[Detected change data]
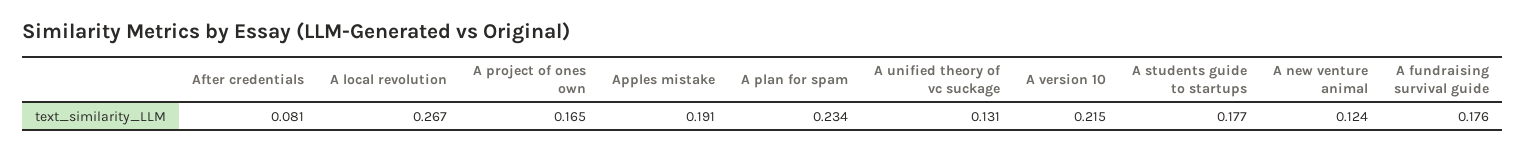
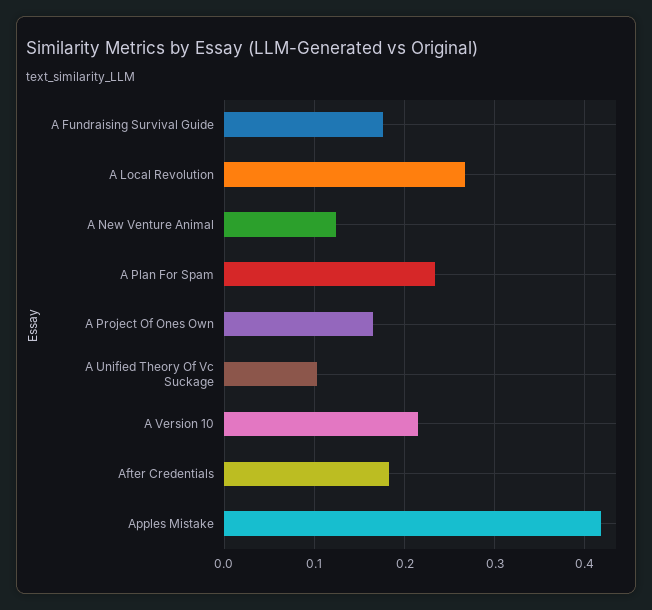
  {
-   "After credentials": 0.081,
+   "After credentials": 0.18,
    "A local revolution": 0.267,
    "A project of ones own": 0.165,
-   "Apples mistake": 0.191,
+   "Apples mistake": 0.42,
    "A plan for spam": 0.234,
-   "A unified theory of vc suckage": 0.131,
+   "A unified theory of vc suckage": 0.1,
    "A version 10": 0.215,
-   "A students guide to startups": 0.177,
    "A new venture animal": 0.124,
    "A fundraising survival guide": 0.176
  }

» The task: Search the entries for the word "Apples" and gather every line where it appears.

» Solution for this task:
-   "Apples mistake": 0.191,
+   "Apples mistake": 0.42,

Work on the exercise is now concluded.